--- ОБ УПРАЖНЕНИИ ---
Назовите человека, который, согласно тексту о керченском подполье, сообщил, что А.П. Плотникова вышла из каменоломен по заданию полковника Ф.А. Верушкина.

--- ТЕКСТ ДЛЯ АНАЛИЗА ---
_ _ _

Следует сказать, что, несмотря на свою болезнь, Т.П. Гринёв память имел отличную. Дополнительно к рассказу, который я записал, он передал мне рукописный список подпольщиков, который можно найти в папке №78 моего рабочего архива. В этом списке дополнительно числятся следующие жители Керчи: Н.Г. Полтораченко (старик), Н.Н. Полтораченко, Чечерова Юлия, Александра Бауэр (Плотникова), Тихватулина, Матисова, Гончаренко, Михаил Ерёменко, Анна Гомолина, И.С. Бутрикова, А.С. Лукичева, Борщевская, Сидоренко, Георгий Чуприна, Ф.В. Солопенко, Гетман, Колбаса. В этом списке особый интерес представляет Бауэр-Плотникова Александра Петровна, 1918 г. рождения, сибирячка, фельдшер по образованию с 1940 г. Она была в подземном госпитале Центральных каменоломен, её фамилия проходит по ряду документов и воспоминаний. Н.П. Майорова в 1974 г. сообщила, что А.П. Плотникова вышла из каменоломен примерно в июне по заданию полковника Ф.А. Верушкина, который раньше жил на квартире Майоровых. Немцы Плотникову признали за немку-колонистку и устроили работать в городской больнице, затем она стала работать фельдшером в селе Мариенталь (ныне Горностаевка), где имела связь с Марфовской подпольной организацией. Она доставляла туда ценную информацию разведывательного характера. В конце 1943 г. немцами была арестована и расстреляна.

Об организаторе и руководителе керченского подполья Алексее Григорьевиче Стрижевском сохранилось достаточно много сведений. В 1940 г. он закончил вместе с Черниковой Людой 10 классов школы им. Желябова. Затем он служил в армии в г. Черткове, переписывался с Людой. В первые дни войны появился в Керчи, но был быстро мобилизован и служил в Моздоке. В боях под Ростовом попал в плен, примерно в августе 1942 г. снова появился в Керчи (сообщает П.П. Черникова, мать Людмилы). А может быть Алексея Стрижевского заранее готовили к разведывательной работе, а пленение под Ростовом это просто легенда? По этому поводу есть кое-какие данные. В показаниях Стрельниковой Валентины Яковлевны, 1922 г. рождения, есть сообщение, что после изгнания фашистов из Керчи в конце 1941 г. Стрижеский Алексей находился в специальном лагере НКВД на Колонке. При каких обстоятельствах он снова появился на оккупированной территории в 1942 г. неизвестно. В этом плане представляет интерес копия немецкого трофейного документа. Это телефонограмма из Симферополя в Берлин от 20. 6. 1942. В ней идёт речь о каком-то «шпионском центре большевиков» в Керчи (похоже, что это северо-восточная часть Керчи, где посёлок Колонка). Правда, в документе идёт речь о девушках, некоторые из которых уже раньше учились в «шпионской школе» Краснодара. В документе говорится, что «шпионок» этих уже арестовывают.333 В советских документах никаких сведении об этом «центре» нет. Понятно, это могло быть совершенно секретная организация. Вполне вероятно, что Стрижевский имел какое-то отношение к этому центру, и он мог называться «лагерем НКВД».

_ _ _

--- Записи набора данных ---

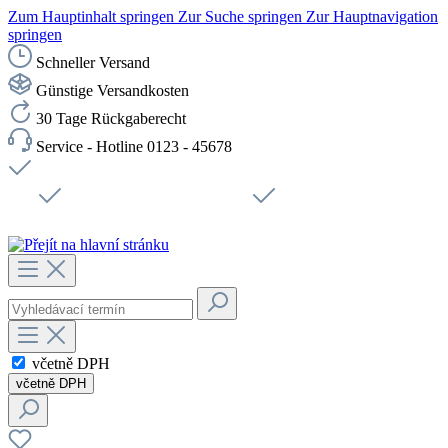
Zum Hauptinhalt springen
Zur Suche springen
Zur Hauptnavigation
springen
Schneller Versand
Günstige Versandkosten
30 Tage Rückgaberecht
Service - Hotline 0123 - 45678
Doprava zdarma od 1199 Kč bez DPH
Zabezpečené připojení SSL
Rychlé doručení
Podpora
Udržitelnost
Pracovní místa
včetně DPH
včetně DPH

_ _ _

--- ОТВЕТ НИЖЕ ---
Н.П. Майорова, в 1974 году.